- What you need to do
Copy the data below line for line, without changing any wording, and omit the pictures from your copy.

- Supplied entries
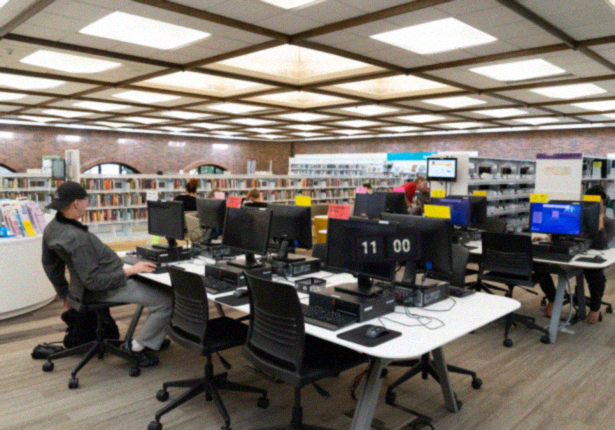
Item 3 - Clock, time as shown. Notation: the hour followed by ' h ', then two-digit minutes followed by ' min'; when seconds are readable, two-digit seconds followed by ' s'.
11 h 00 min
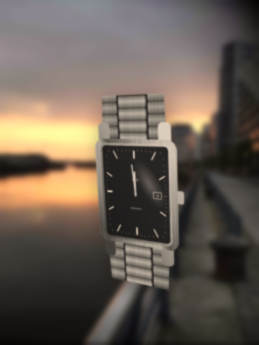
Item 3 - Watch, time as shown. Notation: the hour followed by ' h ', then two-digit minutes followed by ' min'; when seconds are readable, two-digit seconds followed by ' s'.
11 h 59 min
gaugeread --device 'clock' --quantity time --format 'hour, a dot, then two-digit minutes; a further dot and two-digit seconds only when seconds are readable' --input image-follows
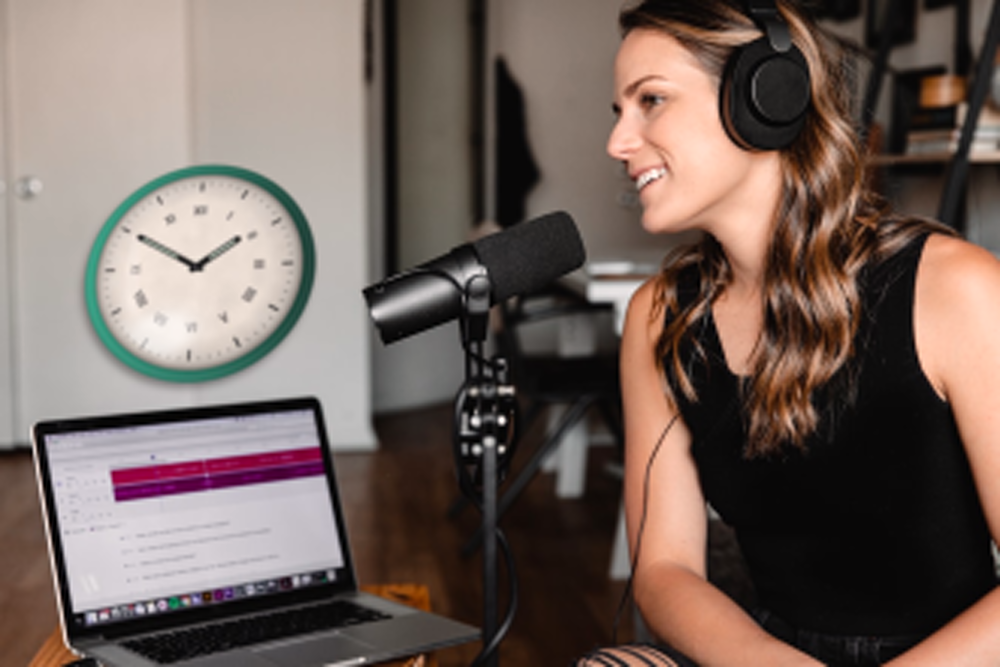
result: 1.50
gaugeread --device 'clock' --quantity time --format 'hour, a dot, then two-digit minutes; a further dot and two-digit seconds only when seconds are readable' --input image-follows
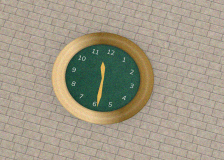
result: 11.29
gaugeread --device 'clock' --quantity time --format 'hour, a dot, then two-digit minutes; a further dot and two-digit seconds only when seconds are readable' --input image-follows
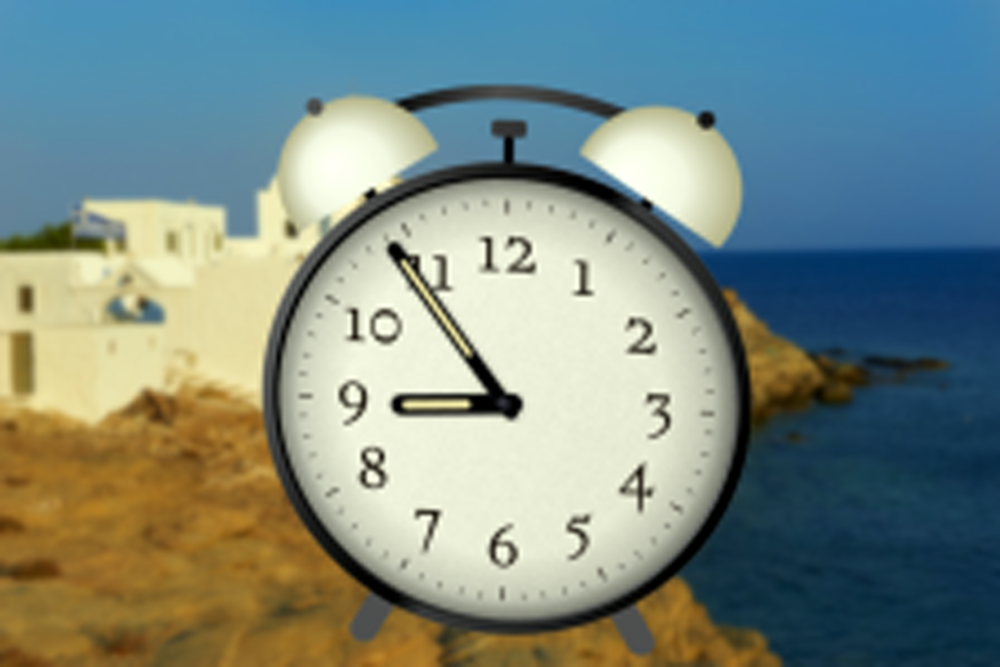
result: 8.54
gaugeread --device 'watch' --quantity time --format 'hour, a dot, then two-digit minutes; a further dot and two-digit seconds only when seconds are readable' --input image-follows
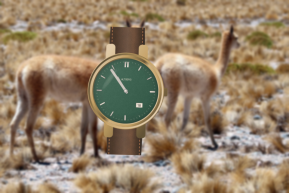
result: 10.54
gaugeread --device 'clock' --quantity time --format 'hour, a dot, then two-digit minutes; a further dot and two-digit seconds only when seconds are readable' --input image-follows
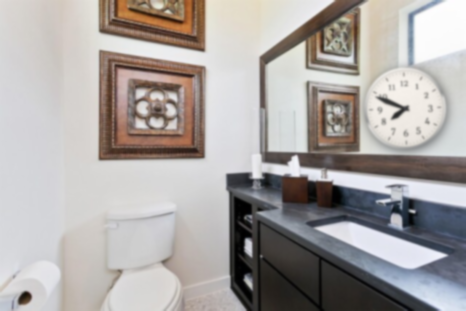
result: 7.49
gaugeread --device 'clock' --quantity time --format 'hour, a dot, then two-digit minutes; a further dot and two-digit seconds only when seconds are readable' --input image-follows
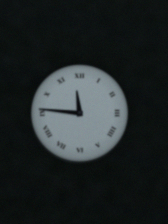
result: 11.46
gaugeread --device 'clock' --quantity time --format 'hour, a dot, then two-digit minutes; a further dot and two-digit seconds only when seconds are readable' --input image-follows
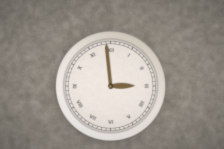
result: 2.59
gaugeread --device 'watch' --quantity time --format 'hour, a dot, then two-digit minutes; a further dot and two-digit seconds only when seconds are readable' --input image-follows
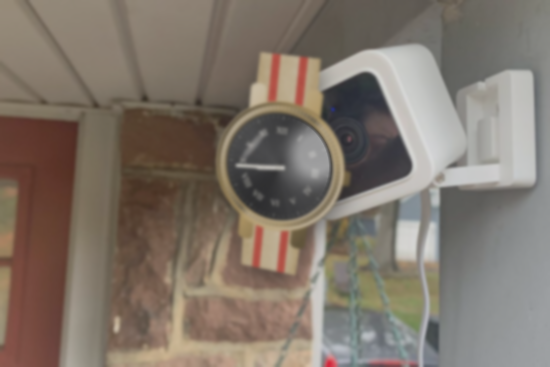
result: 8.44
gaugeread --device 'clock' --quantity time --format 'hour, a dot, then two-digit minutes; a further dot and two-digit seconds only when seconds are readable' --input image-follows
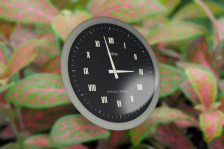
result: 2.58
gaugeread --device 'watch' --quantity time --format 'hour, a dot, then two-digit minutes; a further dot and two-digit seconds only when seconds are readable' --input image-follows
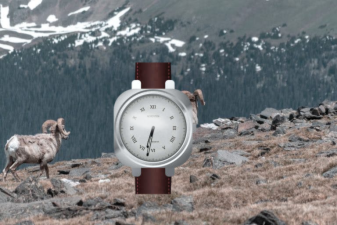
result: 6.32
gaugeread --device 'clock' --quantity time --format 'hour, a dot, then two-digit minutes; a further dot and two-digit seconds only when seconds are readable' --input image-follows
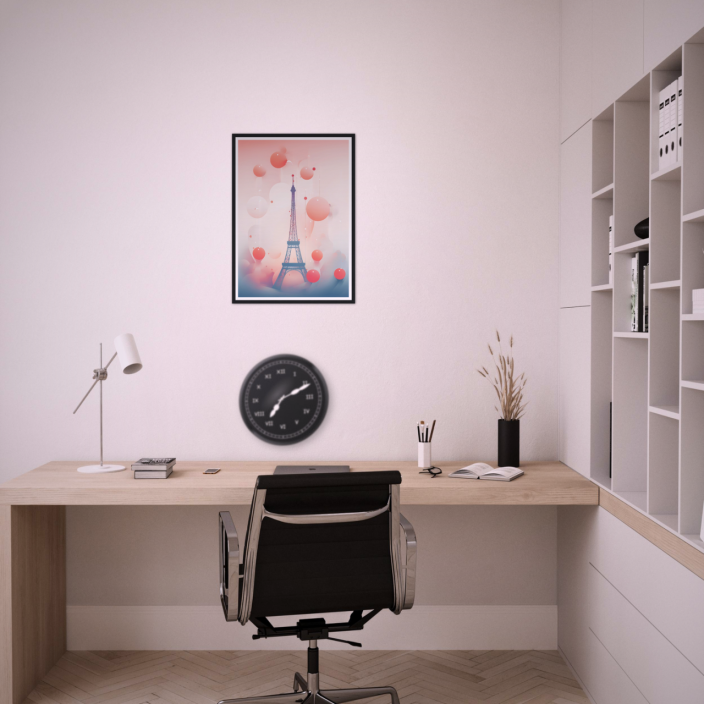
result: 7.11
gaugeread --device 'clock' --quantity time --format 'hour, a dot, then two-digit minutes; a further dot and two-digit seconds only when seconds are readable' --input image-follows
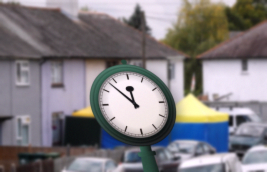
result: 11.53
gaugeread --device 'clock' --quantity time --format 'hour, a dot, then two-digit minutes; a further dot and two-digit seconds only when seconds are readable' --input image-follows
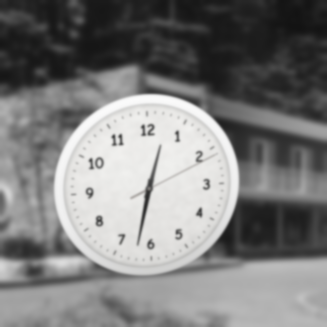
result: 12.32.11
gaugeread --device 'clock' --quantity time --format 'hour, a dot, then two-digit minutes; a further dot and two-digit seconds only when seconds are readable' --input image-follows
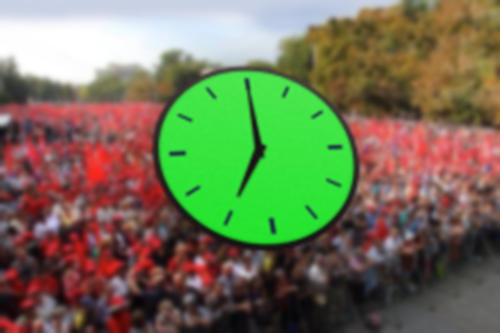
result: 7.00
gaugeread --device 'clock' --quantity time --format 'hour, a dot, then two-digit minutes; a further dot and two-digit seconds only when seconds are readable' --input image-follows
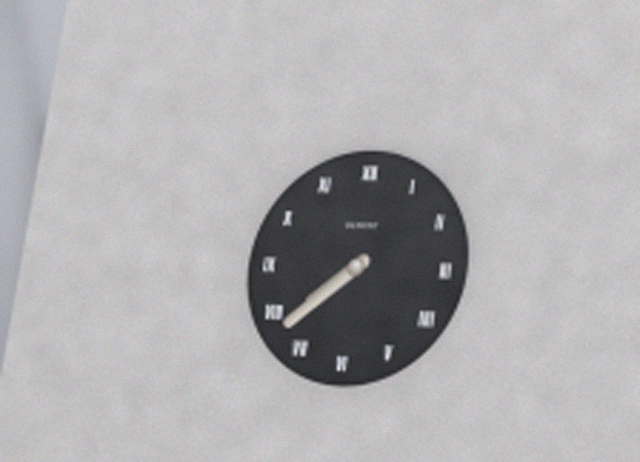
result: 7.38
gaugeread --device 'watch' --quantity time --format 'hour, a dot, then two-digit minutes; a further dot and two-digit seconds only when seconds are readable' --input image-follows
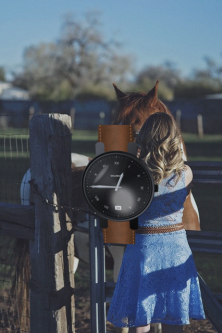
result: 12.45
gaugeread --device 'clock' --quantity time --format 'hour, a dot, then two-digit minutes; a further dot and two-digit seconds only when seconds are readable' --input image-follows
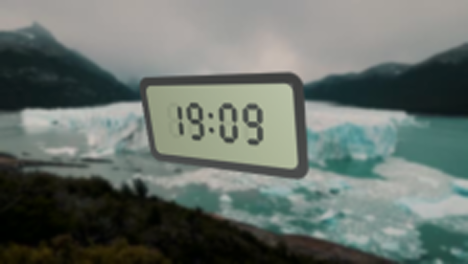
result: 19.09
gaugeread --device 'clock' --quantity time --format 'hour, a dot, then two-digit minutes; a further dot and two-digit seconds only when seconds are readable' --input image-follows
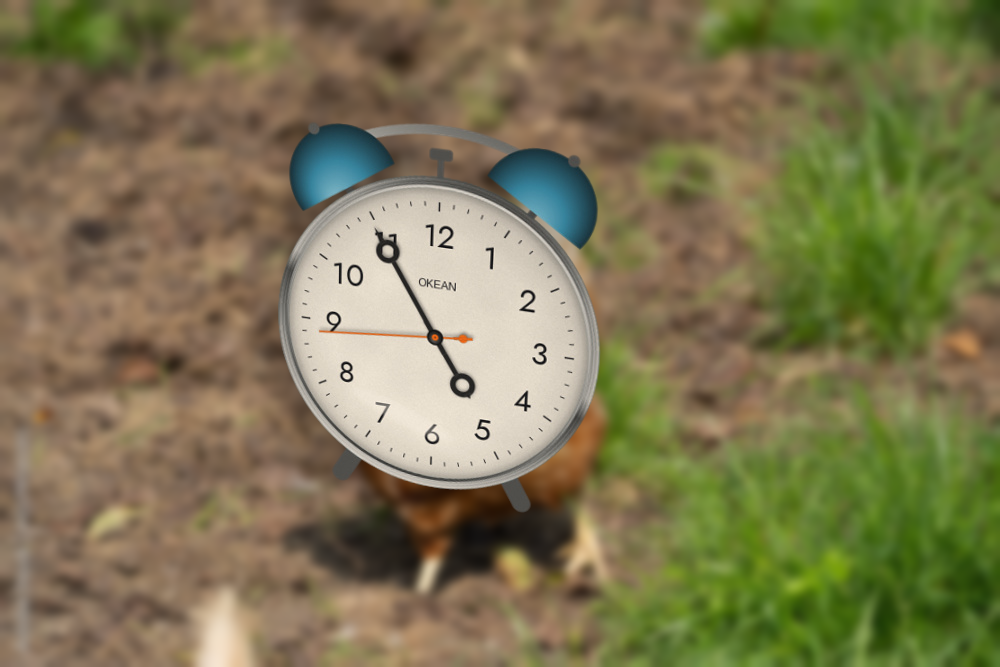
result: 4.54.44
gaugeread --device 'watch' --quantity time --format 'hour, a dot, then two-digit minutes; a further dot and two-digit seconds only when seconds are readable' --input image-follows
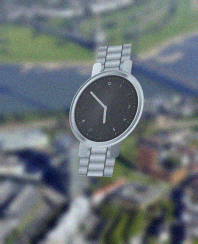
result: 5.52
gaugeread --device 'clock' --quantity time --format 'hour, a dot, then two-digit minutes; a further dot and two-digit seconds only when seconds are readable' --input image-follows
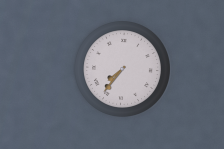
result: 7.36
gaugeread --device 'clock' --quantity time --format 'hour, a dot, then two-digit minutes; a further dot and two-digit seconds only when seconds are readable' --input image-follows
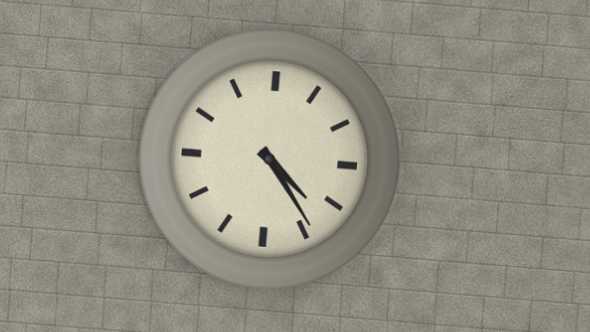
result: 4.24
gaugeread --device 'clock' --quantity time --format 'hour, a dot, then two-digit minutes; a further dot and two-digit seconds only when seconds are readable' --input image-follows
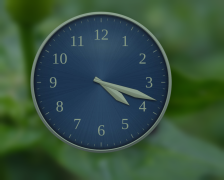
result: 4.18
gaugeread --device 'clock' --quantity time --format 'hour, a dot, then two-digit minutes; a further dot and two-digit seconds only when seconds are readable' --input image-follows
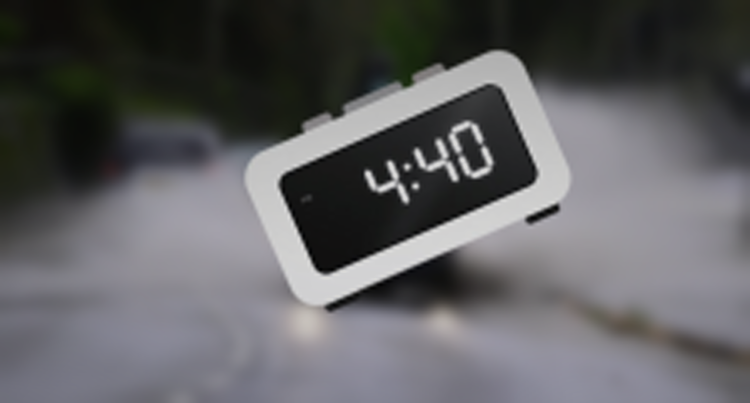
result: 4.40
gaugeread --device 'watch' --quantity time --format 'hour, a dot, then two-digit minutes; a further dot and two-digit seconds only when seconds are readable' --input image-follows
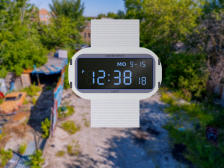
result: 12.38.18
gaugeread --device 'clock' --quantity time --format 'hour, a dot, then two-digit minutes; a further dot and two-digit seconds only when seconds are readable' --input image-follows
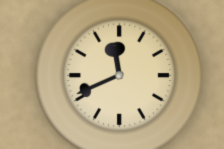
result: 11.41
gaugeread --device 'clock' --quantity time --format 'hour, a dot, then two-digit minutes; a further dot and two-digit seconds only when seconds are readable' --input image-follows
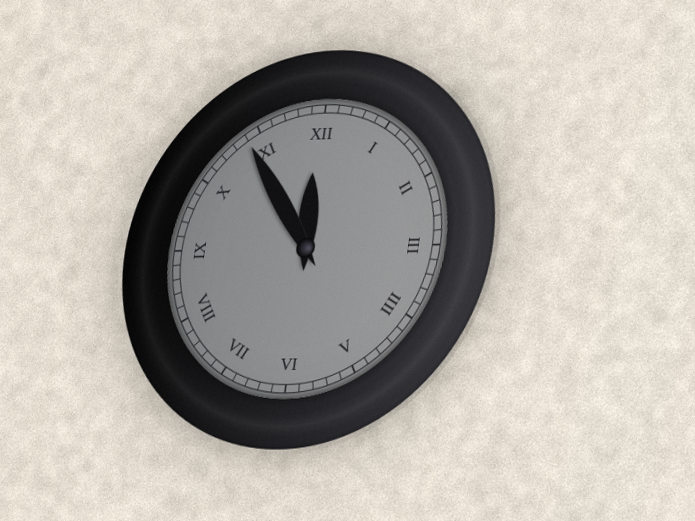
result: 11.54
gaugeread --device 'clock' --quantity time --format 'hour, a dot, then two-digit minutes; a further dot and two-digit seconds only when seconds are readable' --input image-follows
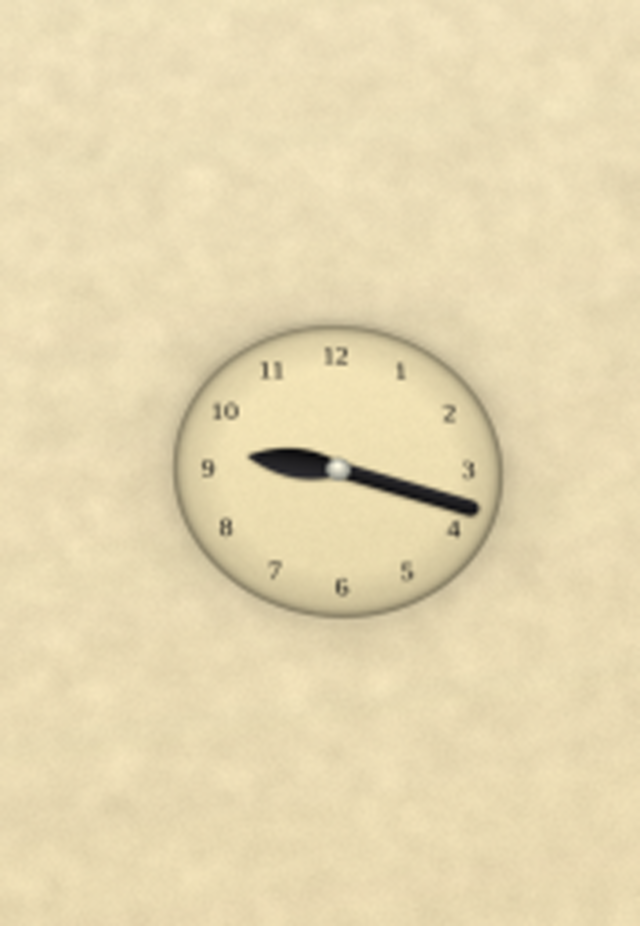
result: 9.18
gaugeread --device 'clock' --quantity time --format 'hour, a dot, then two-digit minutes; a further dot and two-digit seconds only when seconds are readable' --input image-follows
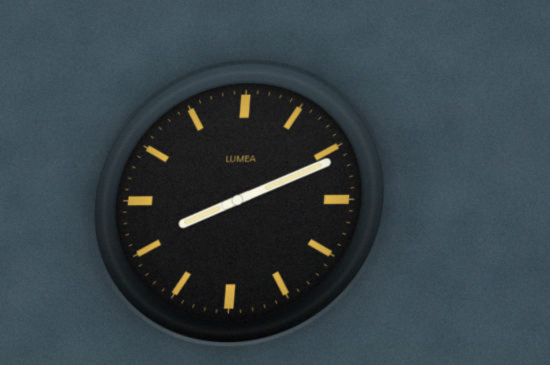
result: 8.11
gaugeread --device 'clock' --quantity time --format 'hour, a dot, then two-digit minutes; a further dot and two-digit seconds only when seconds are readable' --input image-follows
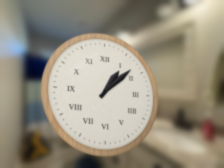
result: 1.08
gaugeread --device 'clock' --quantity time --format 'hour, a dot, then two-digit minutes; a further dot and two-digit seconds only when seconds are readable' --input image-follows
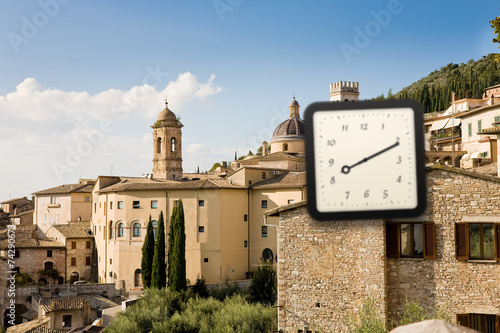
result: 8.11
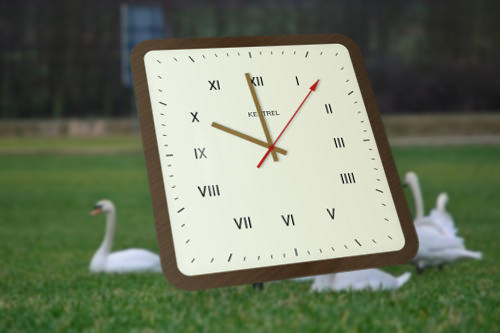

- Worked solution
Item 3 - Clock, time as shown. Notation: the hour followed by ' h ', then two-digit minutes followed by ' min'; when seconds are readable, two-digit seconds followed by ' s'.
11 h 00 min
Item 3 - Watch, time as shown. Notation: the hour followed by ' h ', then two-digit minutes followed by ' min'; when seconds are readable, two-digit seconds followed by ' s'.
11 h 59 min
gaugeread --device 'clock' --quantity time --format 'hour, a dot, then two-digit minutes; a further dot and two-digit seconds only when seconds are readable' --input image-follows
result: 1.50
gaugeread --device 'clock' --quantity time --format 'hour, a dot, then two-digit minutes; a further dot and two-digit seconds only when seconds are readable' --input image-follows
result: 11.29
gaugeread --device 'clock' --quantity time --format 'hour, a dot, then two-digit minutes; a further dot and two-digit seconds only when seconds are readable' --input image-follows
result: 8.54
gaugeread --device 'watch' --quantity time --format 'hour, a dot, then two-digit minutes; a further dot and two-digit seconds only when seconds are readable' --input image-follows
result: 10.54
gaugeread --device 'clock' --quantity time --format 'hour, a dot, then two-digit minutes; a further dot and two-digit seconds only when seconds are readable' --input image-follows
result: 7.49
gaugeread --device 'clock' --quantity time --format 'hour, a dot, then two-digit minutes; a further dot and two-digit seconds only when seconds are readable' --input image-follows
result: 11.46
gaugeread --device 'clock' --quantity time --format 'hour, a dot, then two-digit minutes; a further dot and two-digit seconds only when seconds are readable' --input image-follows
result: 2.59
gaugeread --device 'watch' --quantity time --format 'hour, a dot, then two-digit minutes; a further dot and two-digit seconds only when seconds are readable' --input image-follows
result: 8.44
gaugeread --device 'clock' --quantity time --format 'hour, a dot, then two-digit minutes; a further dot and two-digit seconds only when seconds are readable' --input image-follows
result: 2.58
gaugeread --device 'watch' --quantity time --format 'hour, a dot, then two-digit minutes; a further dot and two-digit seconds only when seconds are readable' --input image-follows
result: 6.32
gaugeread --device 'clock' --quantity time --format 'hour, a dot, then two-digit minutes; a further dot and two-digit seconds only when seconds are readable' --input image-follows
result: 7.11
gaugeread --device 'clock' --quantity time --format 'hour, a dot, then two-digit minutes; a further dot and two-digit seconds only when seconds are readable' --input image-follows
result: 11.53
gaugeread --device 'clock' --quantity time --format 'hour, a dot, then two-digit minutes; a further dot and two-digit seconds only when seconds are readable' --input image-follows
result: 12.32.11
gaugeread --device 'clock' --quantity time --format 'hour, a dot, then two-digit minutes; a further dot and two-digit seconds only when seconds are readable' --input image-follows
result: 7.00
gaugeread --device 'clock' --quantity time --format 'hour, a dot, then two-digit minutes; a further dot and two-digit seconds only when seconds are readable' --input image-follows
result: 7.38
gaugeread --device 'watch' --quantity time --format 'hour, a dot, then two-digit minutes; a further dot and two-digit seconds only when seconds are readable' --input image-follows
result: 12.45
gaugeread --device 'clock' --quantity time --format 'hour, a dot, then two-digit minutes; a further dot and two-digit seconds only when seconds are readable' --input image-follows
result: 19.09
gaugeread --device 'clock' --quantity time --format 'hour, a dot, then two-digit minutes; a further dot and two-digit seconds only when seconds are readable' --input image-follows
result: 4.54.44
gaugeread --device 'watch' --quantity time --format 'hour, a dot, then two-digit minutes; a further dot and two-digit seconds only when seconds are readable' --input image-follows
result: 5.52
gaugeread --device 'clock' --quantity time --format 'hour, a dot, then two-digit minutes; a further dot and two-digit seconds only when seconds are readable' --input image-follows
result: 7.36
gaugeread --device 'clock' --quantity time --format 'hour, a dot, then two-digit minutes; a further dot and two-digit seconds only when seconds are readable' --input image-follows
result: 4.24
gaugeread --device 'clock' --quantity time --format 'hour, a dot, then two-digit minutes; a further dot and two-digit seconds only when seconds are readable' --input image-follows
result: 4.18
gaugeread --device 'clock' --quantity time --format 'hour, a dot, then two-digit minutes; a further dot and two-digit seconds only when seconds are readable' --input image-follows
result: 4.40
gaugeread --device 'watch' --quantity time --format 'hour, a dot, then two-digit minutes; a further dot and two-digit seconds only when seconds are readable' --input image-follows
result: 12.38.18
gaugeread --device 'clock' --quantity time --format 'hour, a dot, then two-digit minutes; a further dot and two-digit seconds only when seconds are readable' --input image-follows
result: 11.41
gaugeread --device 'clock' --quantity time --format 'hour, a dot, then two-digit minutes; a further dot and two-digit seconds only when seconds are readable' --input image-follows
result: 11.54
gaugeread --device 'clock' --quantity time --format 'hour, a dot, then two-digit minutes; a further dot and two-digit seconds only when seconds are readable' --input image-follows
result: 9.18
gaugeread --device 'clock' --quantity time --format 'hour, a dot, then two-digit minutes; a further dot and two-digit seconds only when seconds are readable' --input image-follows
result: 8.11
gaugeread --device 'clock' --quantity time --format 'hour, a dot, then two-digit minutes; a further dot and two-digit seconds only when seconds are readable' --input image-follows
result: 1.08
gaugeread --device 'clock' --quantity time --format 'hour, a dot, then two-digit minutes; a further dot and two-digit seconds only when seconds are readable' --input image-follows
result: 8.11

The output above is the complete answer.